Contesting the CON con

Dr. Mark Monteferrante

If anyone is laboring under the delusion that Virginia is a state that favors private-sector competition and innovation, they need look no further than its Certificate of Public Need (CON) law to see how, in the health care field at least, we can stifle entrepreneurial activity just like the blue states.

The experience of Dr. Mark Monteferrante, the head of Progressive Radiology in the Washington region, is instructive. The Institute of Justice, which represented him in a lawsuit to overturn the law, described his dilemma:

In 2003, Dr. Monteferrante and his partners attempted to add a second MRI machine to their busy office. That process took fully five years and cost roughly $175,000 in filing fees, consultant fees and attorney expenses.

Now Progressive Radiology would like to build a top-notch medical facility in Virginia. They are unwilling, however to spend another five years fighting over whether they will be given permission to buy an MRI machine, particularly when there is no way of knowing in advance whether that permission will be granted.

“Virginia has no problem with our clients providing their services. It just minds them working for themselves,” said IJ attorney Darpana Sheth. “When private citizens want to invest in innovative and effective healthcare services, the last thing the government should be doing is stopping them.”

“While 36 states impose CON requirements, Virginia is one of the worst offenders, requiring a certificate of need for things as simple as opening a private MRI clinic,” says IJ Attorney Larry Salzman. “As even the federal government recognizes, laws like these are outdated relics, and it is past time for them to be taken off the books.”

Unfortunately, a federal district judge ruled against Monteferrante and another physician, Mark Maumel, who was trying to introduce a less invasive form of colon-cancer screening, into the state. The state had every legal right, said Judge Claude Hilton, to restrict patient access to care. According to Bart Hinkle’s op-ed on the subject last week in the Times-Dispatch, the two doctors intend to appeal.
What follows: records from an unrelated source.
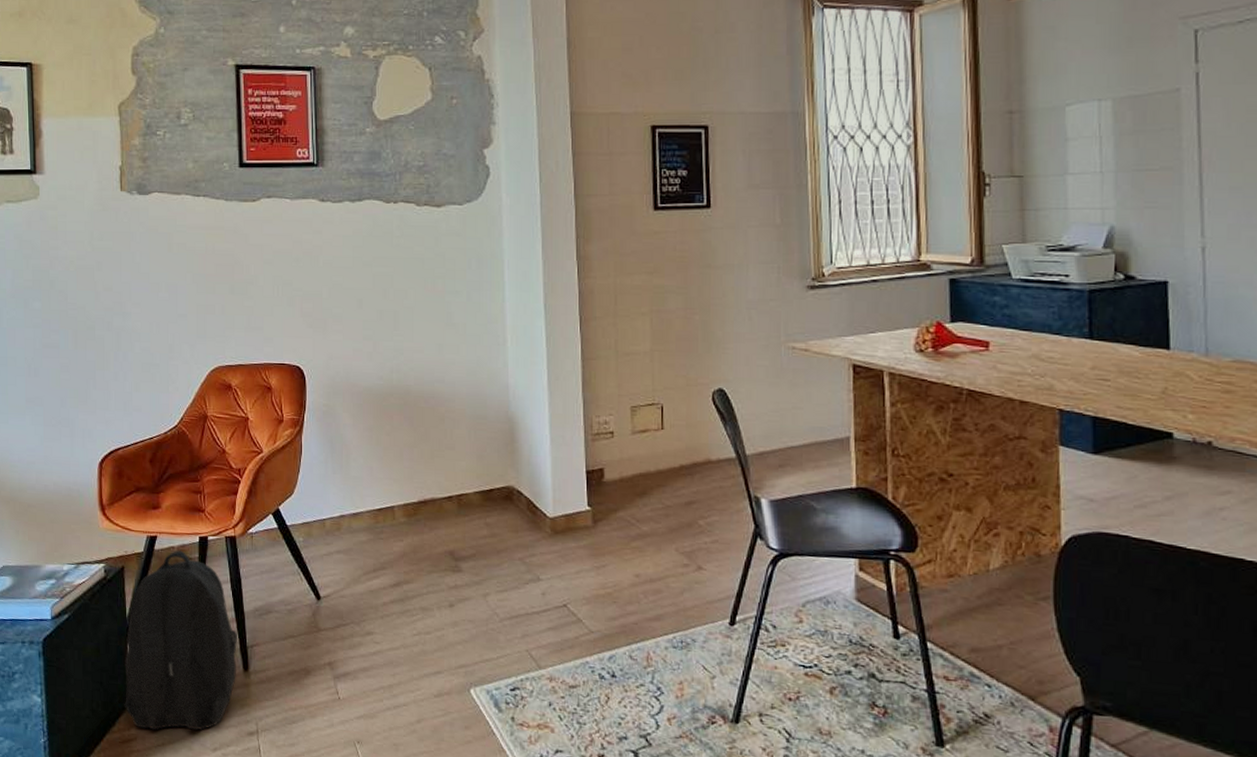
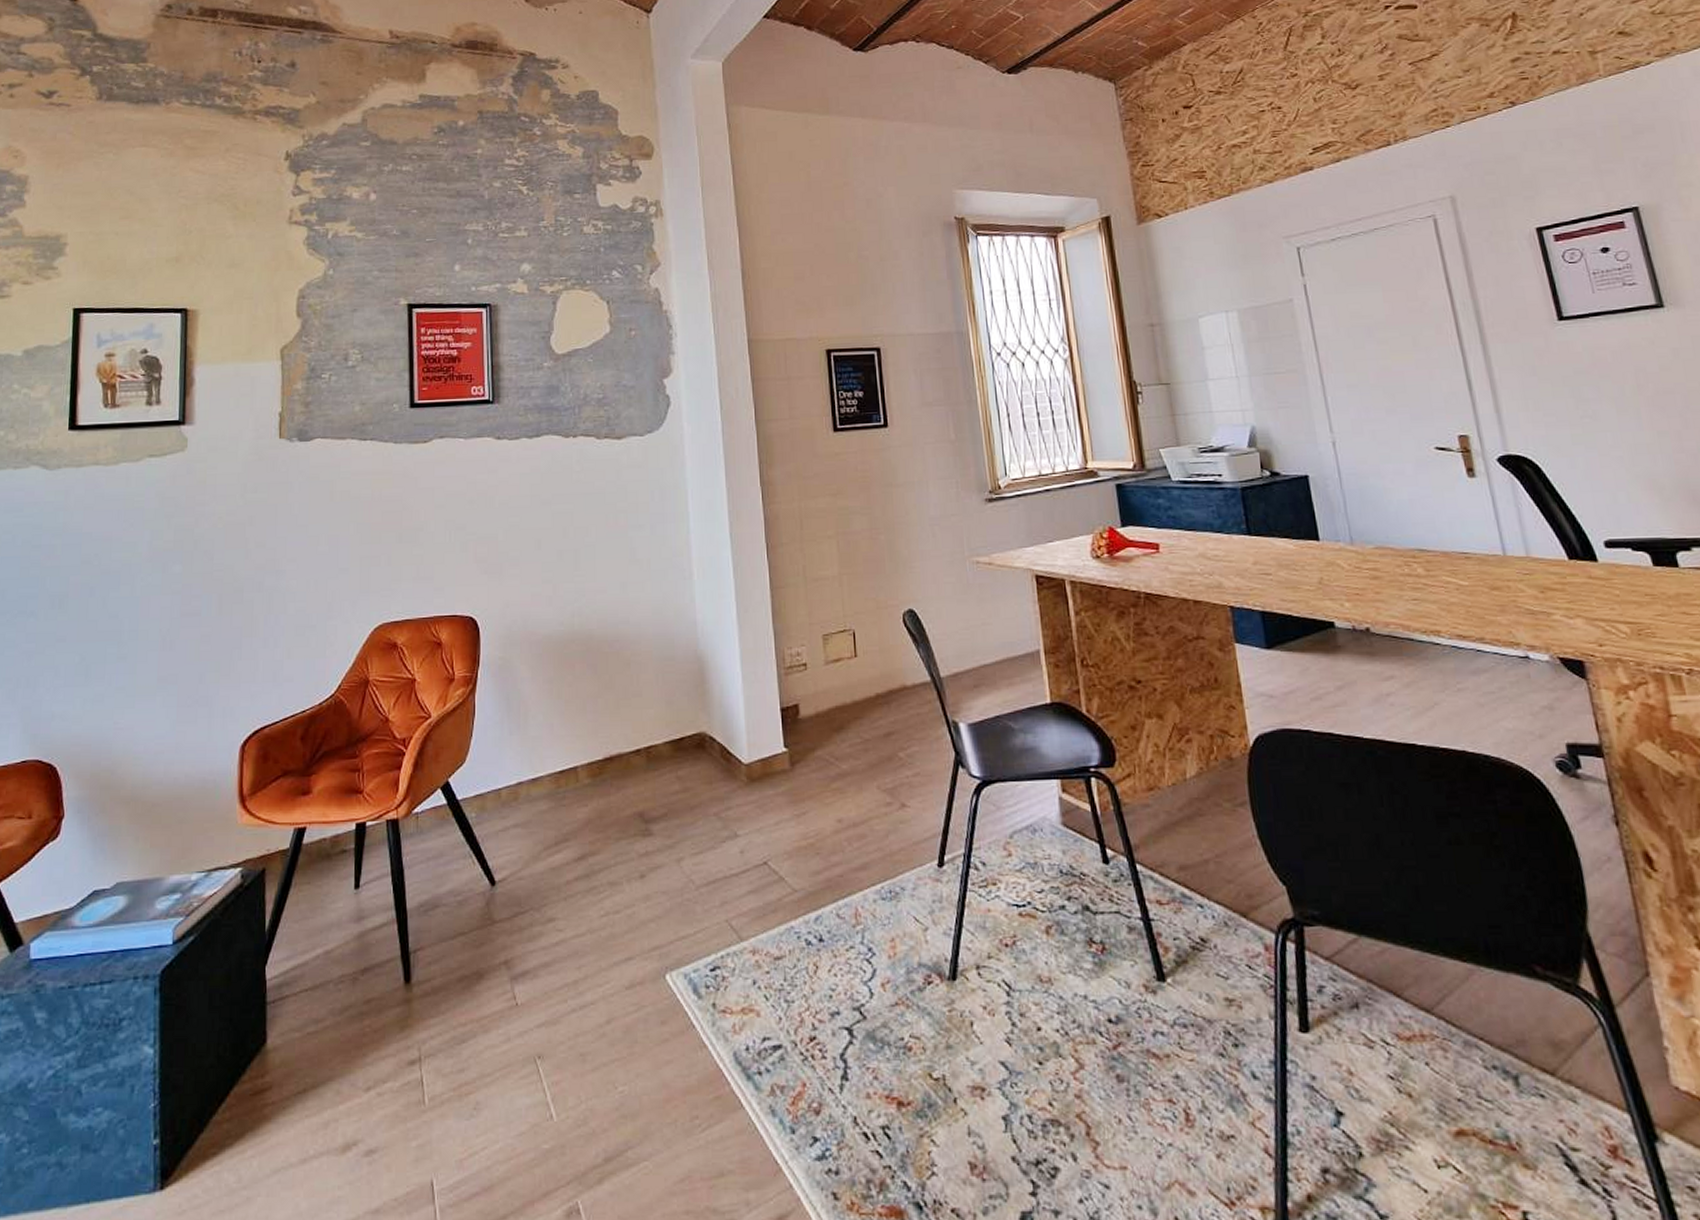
backpack: present [124,550,237,730] -> none [258,841,398,1073]

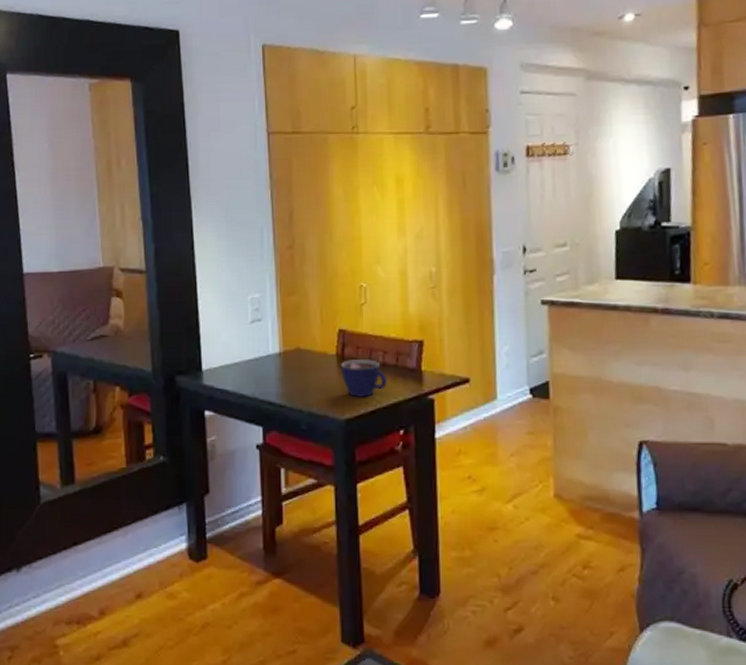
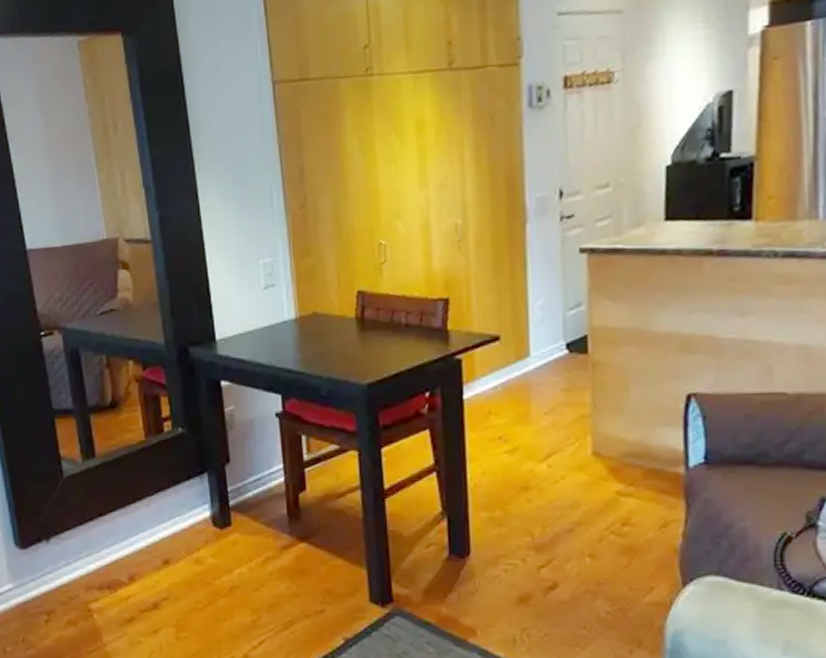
cup: present [340,359,387,398] -> none [360,321,411,361]

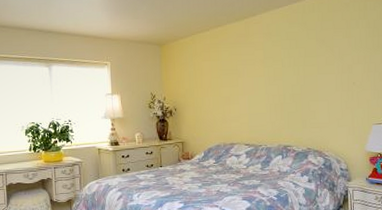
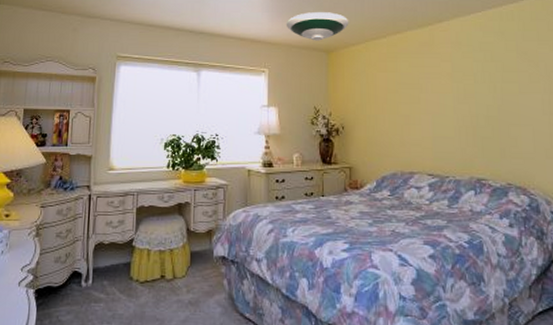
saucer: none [123,9,178,36] -> present [286,12,349,41]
The CON law was conceived in the 1970s as a response to rising health care prices in a fee-for-service environment. The logic was that expensive health care technology needed to be rationed — there had to be a finding of a public need — otherwise hospitals and doctors would run patients through the machines as a way to generate more revenue. Competition does not work in the health care sector like it does in other industries, the argument goes.

That may be true in some instances, but sometimes competitors offer superior products and services. There have been decades of experience upon which to compare CON states with non-CON states and see how the pros and cons settle out. Hinkle cites a Federal Trade Commission report that says, “Empirical studies indicate that CON programs generally fail to control costs and can actually lead to price increases.”

Do the people who compile the “Best State for Business” rankings factor CON restrictions into their methodology? When was the last time Virginia lawmakers looked at the issue? Maybe elected officials should spend less time worrying about the anti-competitive aspects of Obamacare, which they can’t control, and more time thinking about CON, which they can.